5. The method as claimed in claim 1, wherein the longitudinal lines of the line screen have line lengths L in the range from 0.1 to 20 mm and line widths B in the range from 0.05 to 0.5 mm.

6. The method as claimed in claim 1, wherein the interrupted line screen has at least one intermediate space Z between two lines of a row, whose dimensions are in the range from 0.1 to 20 mm.

7. The method as claimed in claim 1, wherein the print image has a line screen with additional transverse lines, the transverse lines having line lengths (QL) in the range from 0.1 mm to 4.5 mm and which are arranged at an angle β in the range from 5° to 175° relative to the longitudinal lines.

8. The method as claimed in claim 1, wherein the print image has a screen ruling from 5 L/cm to 20 L/cm.

9. The method as claimed in claim 1, wherein the catalyst layers have a low surface roughness and the Ra value being <10% of the respective dry layer thickness.

10. The method as claimed in claim 1, wherein the substrate materials are selected from the group consisting of ionomer membranes (in supported or unsupported form), composite membranes, laminated membranes, multilayer membranes, treated or untreated plastics films, transfer picture substrates, decal substrates, coated or treated papers, laminated films and carbon fiber substrates.

11. The method as claimed in claim 1, wherein the catalyst-containing ink comprises at least one electrocatalyst, at least one ionomer and at least one solvent.

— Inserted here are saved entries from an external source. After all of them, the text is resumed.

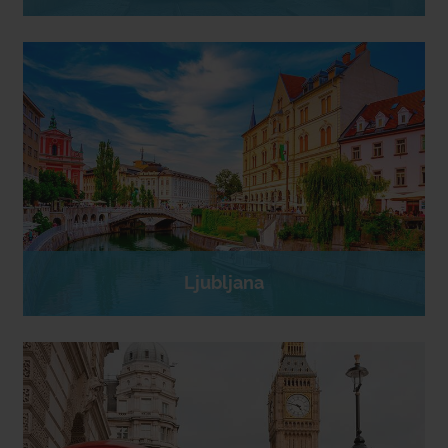
Ljubljana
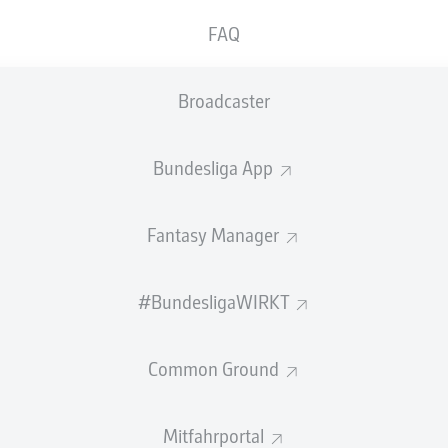
FAQ
Broadcaster
Bundesliga App
Fantasy Manager
ZUSAMMENFASSUNG
#BundesligaWIRKT
Common Ground
Mitfahrportal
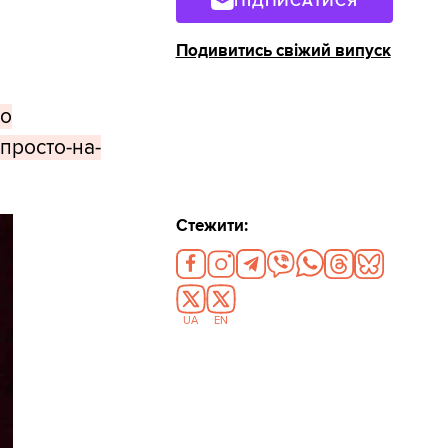
ПІДПИСАТИСЯ
Подивитись свіжий випуск
ро
просто-на-
Стежити:
UA
EN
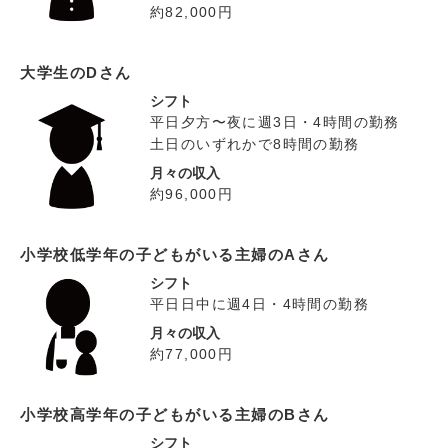
約82,000円
大学生のDさん
シフト
平日夕方〜夜に週3日・4時間の勤務
土日のいずれかで8時間の勤務
月々の収入
約96,000円
小学校低学年の子どもがいる主婦のAさん
シフト
平日日中に週4日・4時間の勤務
月々の収入
約77,000円
小学校高学年の子どもがいる主婦のBさん
シフト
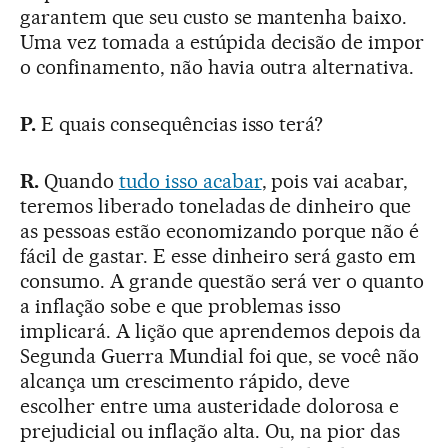
garantem que seu custo se mantenha baixo.
Uma vez tomada a estúpida decisão de impor
o confinamento, não havia outra alternativa.
P.
E quais consequências isso terá?
R.
Quando
tudo isso acabar
, pois vai acabar,
teremos liberado toneladas de dinheiro que
as pessoas estão economizando porque não é
fácil de gastar. E esse dinheiro será gasto em
consumo. A grande questão será ver o quanto
a inflação sobe e que problemas isso
implicará. A lição que aprendemos depois da
Segunda Guerra Mundial foi que, se você não
alcança um crescimento rápido, deve
escolher entre uma austeridade dolorosa e
prejudicial ou inflação alta. Ou, na pior das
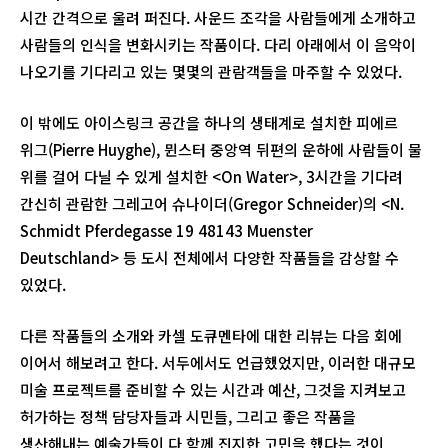
시간 간격으로 울려 퍼진다. 사운드 조각을 사람들에게 소개하고
사람들의 인식을 변화시키는 작품이다. 다리 아래에서 이 음악이
나오기를 기다리고 있는 몇몇의 관람객들을 마주할 수 있었다.
이 밖에도 아이스링크 공간을 하나의 생태계로 설치한 피에르
위그(Pierre Huyghe), 뮌스터 중앙역 뒤편의 운하에 사람들이 물
위를 걸어 다닐 수 있게 설치한 <On Water>, 3시간을 기다려
간신히 관람한 그레고어 슈나이더(Gregor Schneider)의 <N.
Schmidt Pferdegasse 19 48143 Muenster
Deutschland> 등 도시 전체에서 다양한 작품들을 감상할 수
있었다.
다른 작품들의 소개와 카셀 도큐멘타에 대한 리뷰는 다음 회에
이어서 해보려고 한다. 서두에서도 언급했었지만, 이러한 대규모
미술 프로젝트를 준비할 수 있는 시간과 예산, 그것을 지켜보고
허가하는 정책 담당자들과 시민들, 그리고 좋은 작품을
생산해내는 예술가들이 다 함께 진지한 고민을 했다는 것이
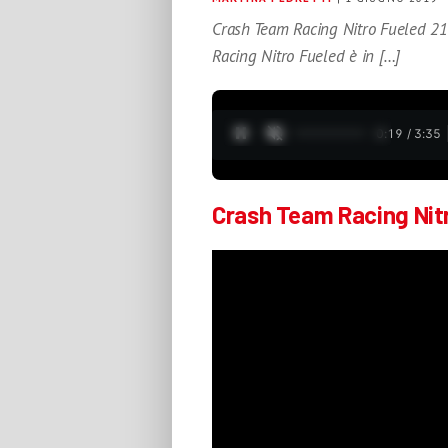
Crash Team Racing Nitro Fueled 21
Racing Nitro Fueled è in […]
0:20 / 3:35
Crash Team Racing Nit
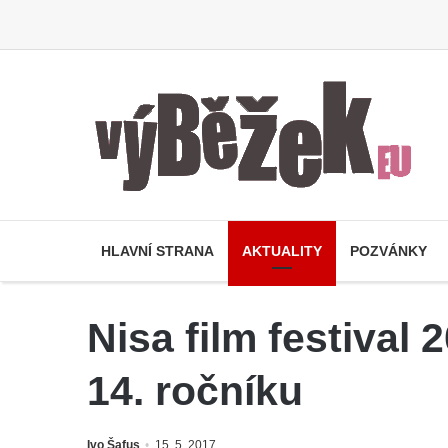
HLAVNÍ STRANA
AKTUALITY
POZVÁNKY
Nisa film festival 
14. ročníku
Ivo Šafus
15. 5. 2017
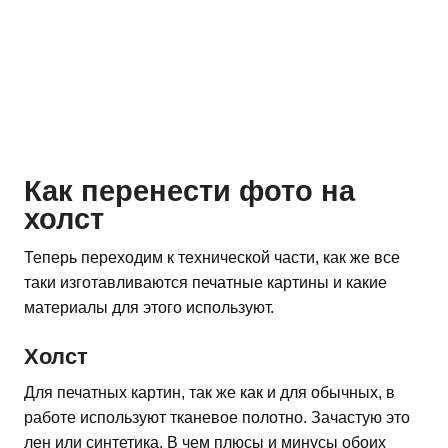
Как перенести фото на
холст
Теперь переходим к технической части, как же все
таки изготавливаются печатные картины и какие
материалы для этого используют.
Холст
Для печатных картин, так же как и для обычных, в
работе используют тканевое полотно. Зачастую это
лен или синтетика. В чем плюсы и минусы обоих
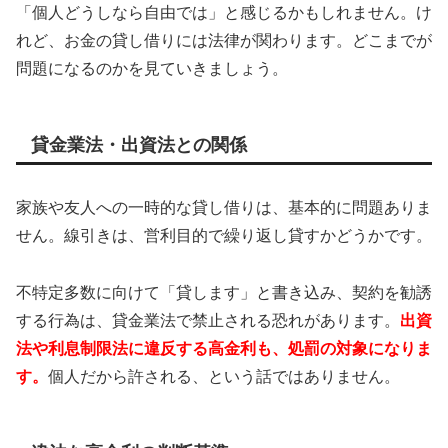
「個人どうしなら自由では」と感じるかもしれません。け
れど、お金の貸し借りには法律が関わります。どこまでが
問題になるのかを見ていきましょう。
貸金業法・出資法との関係
家族や友人への一時的な貸し借りは、基本的に問題ありま
せん。線引きは、営利目的で繰り返し貸すかどうかです。
不特定多数に向けて「貸します」と書き込み、契約を勧誘
する行為は、貸金業法で禁止される恐れがあります。
出資
法や利息制限法に違反する高金利も、処罰の対象になりま
す。
個人だから許される、という話ではありません。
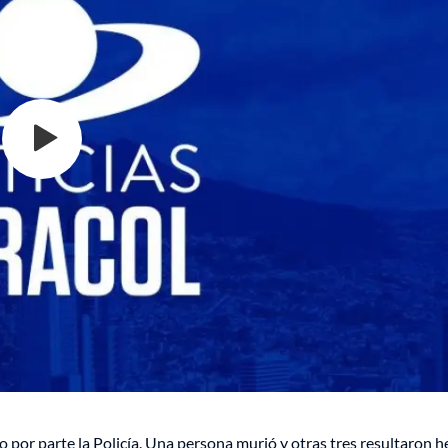
 por parte la Policía. Una persona murió y otras tres resultaron h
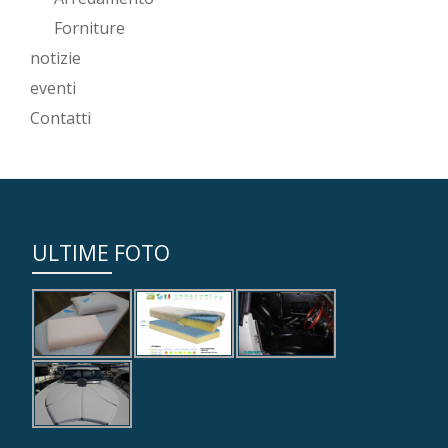
Forniture
notizie
eventi
Contatti
ULTIME FOTO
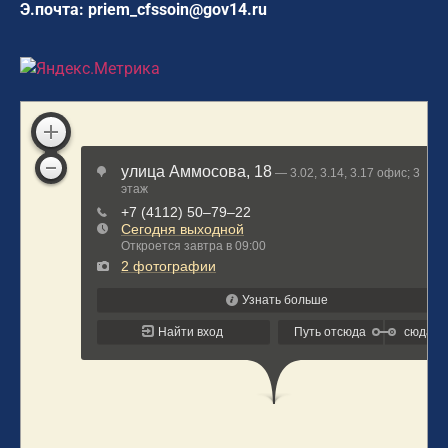
Э.почта:
priem_cfssoin@gov14.ru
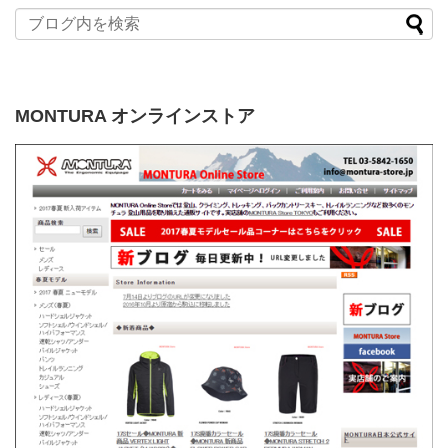
MONTURA オンラインストア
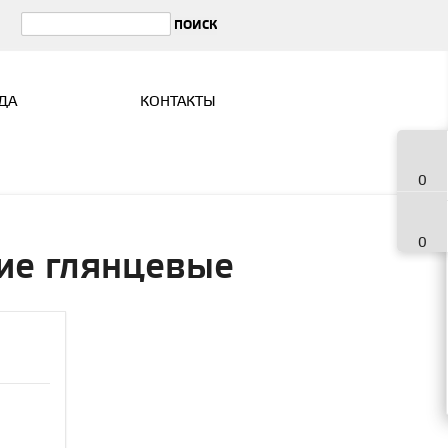
ДА
КОНТАКТЫ
0
0
ие глянцевые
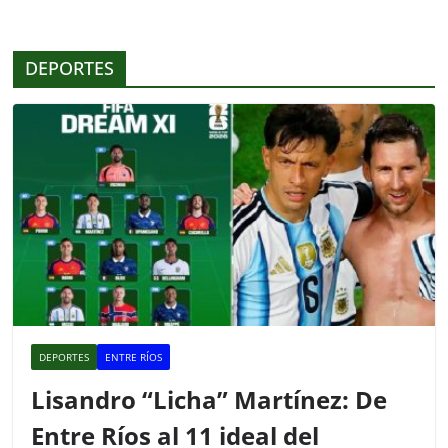
b
A
ar
o
p
tir
DEPORTES
o
p
k
DEPORTES
ENTRE RÍOS
Lisandro “Licha” Martínez: De
Entre Ríos al 11 ideal del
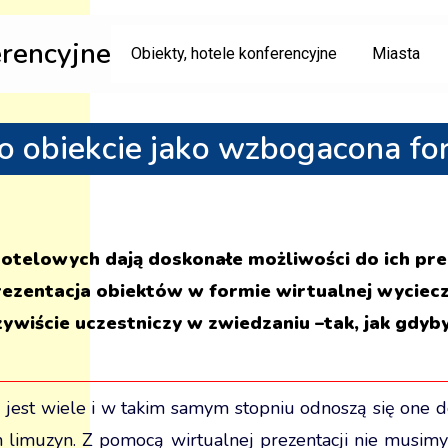
erencyjne
Obiekty, hotele konferencyjne
Miasta
o obiekcie jako wzbogacona for
otelowych dają doskonałe możliwości do ich pre
rezentacja obiektów w formie wirtualnej wyciecz
zywiście uczestniczy w zwiedzaniu –tak, jak gdy
 jest wiele i w takim samym stopniu odnoszą się one do 
h limuzyn. Z pomocą wirtualnej prezentacji nie musimy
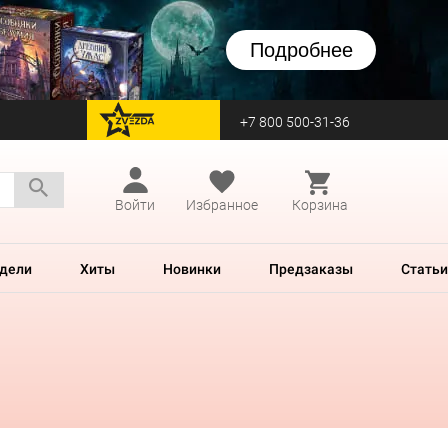
Подробнее
+7 800 500-31-36
перейти на Zvezda
Войти
Избранное
Корзина
дели
Хиты
Новинки
Предзаказы
Статьи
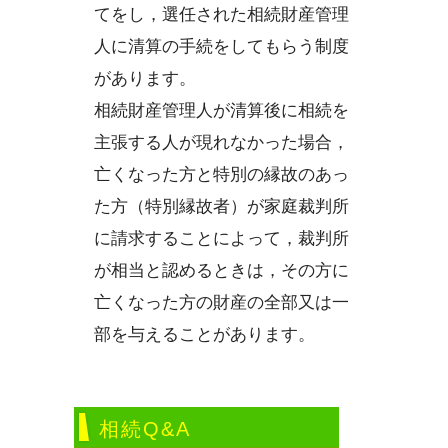
てをし，選任された相続財産管理
人に清算の手続をしてもらう制度
があります。
相続財産管理人が清算後に相続を
主張する人が現れなかった場合，
亡くなった方と特別の縁故のあっ
た方（特別縁故者）が家庭裁判所
に請求することによって，裁判所
が相当と認めるときは，その方に
亡くなった方の財産の全部又は一
部を与えることがあります。
相続Q&A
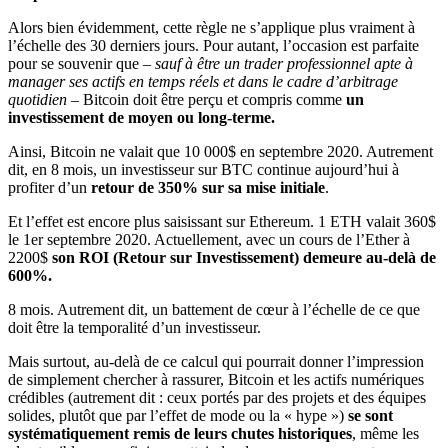
Alors bien évidemment, cette règle ne s’applique plus vraiment à
l’échelle des 30 derniers jours. Pour autant, l’occasion est parfaite
pour se souvenir que –
sauf à être un trader professionnel apte à
manager ses actifs en temps réels et dans le cadre d’arbitrage
quotidien
– Bitcoin doit être perçu et compris comme
un
investissement de moyen ou long-terme.
Ainsi, Bitcoin ne valait que 10 000$ en septembre 2020. Autrement
dit, en 8 mois, un investisseur sur BTC continue aujourd’hui à
profiter d’un
retour de 350% sur sa mise initiale
.
Et l’effet est encore plus saisissant sur Ethereum. 1 ETH valait 360$
le 1er septembre 2020. Actuellement, avec un cours de l’Ether à
2200$
son ROI (Retour sur Investissement) demeure au-delà de
600%.
8 mois. Autrement dit, un battement de cœur à l’échelle de ce que
doit être la temporalité d’un investisseur.
Mais surtout, au-delà de ce calcul qui pourrait donner l’impression
de simplement chercher à rassurer, Bitcoin et les actifs numériques
crédibles (autrement dit : ceux portés par des projets et des équipes
solides, plutôt que par l’effet de mode ou la « hype »)
se sont
systématiquement remis de leurs chutes
historiques
, même les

12. The method as claimed in claim 1, wherein the catalyst-containing ink has a solids content in the range from 3 to 20% by weight (measured as loss on drying at 120° C./60 minutes).

13. The method as claimed in claim 1, wherein the catalyst-containing ink has a viscosity in the range from 50 to 1,000 mPa·s (measured using a plate/cone system).

14. The method as claimed in claim 1 further comprising supplying the ink via a chambered doctor blade system

15. The method as claimed in claim 1, wherein the method is effected continuously in a roll-to-roll method.

16. The method as claimed in claim 1, wherein the method is conducted at a printing speed in the range from 0.02 to 3 m/s.

17. A method for producing electrodes and membrane electrode units for fuel cells which comprises using the gravure printing method of claim 1.

18. A gravure printing plate for producing catalyst layers on substrate materials, which comprises at least one print image with an interrupted line screen whose longitudinal lines are arranged at an angle α of from 10° to 80°relative to the printing direction.

19. The method as claimed in claim 1, wherein the angle α of from 20° to 70° relative to the printing direction.

20. The method as claimed in claim 1, wherein the print image has a dip volume in the range from 150 to 250 ml/m2.

21. The method as claimed in claim 1, wherein the print image has etch depths in the range from 120 to 200 μm.

22. The method as claimed in claim 1, wherein the catalyst layers have a dry layer thickness in the range from 2 to 15 μm.

23. The method as claimed in claim 1, wherein the catalyst-containing ink has a viscosity in the range from 150 to 400 mPa·s (measured using a plate/cone system).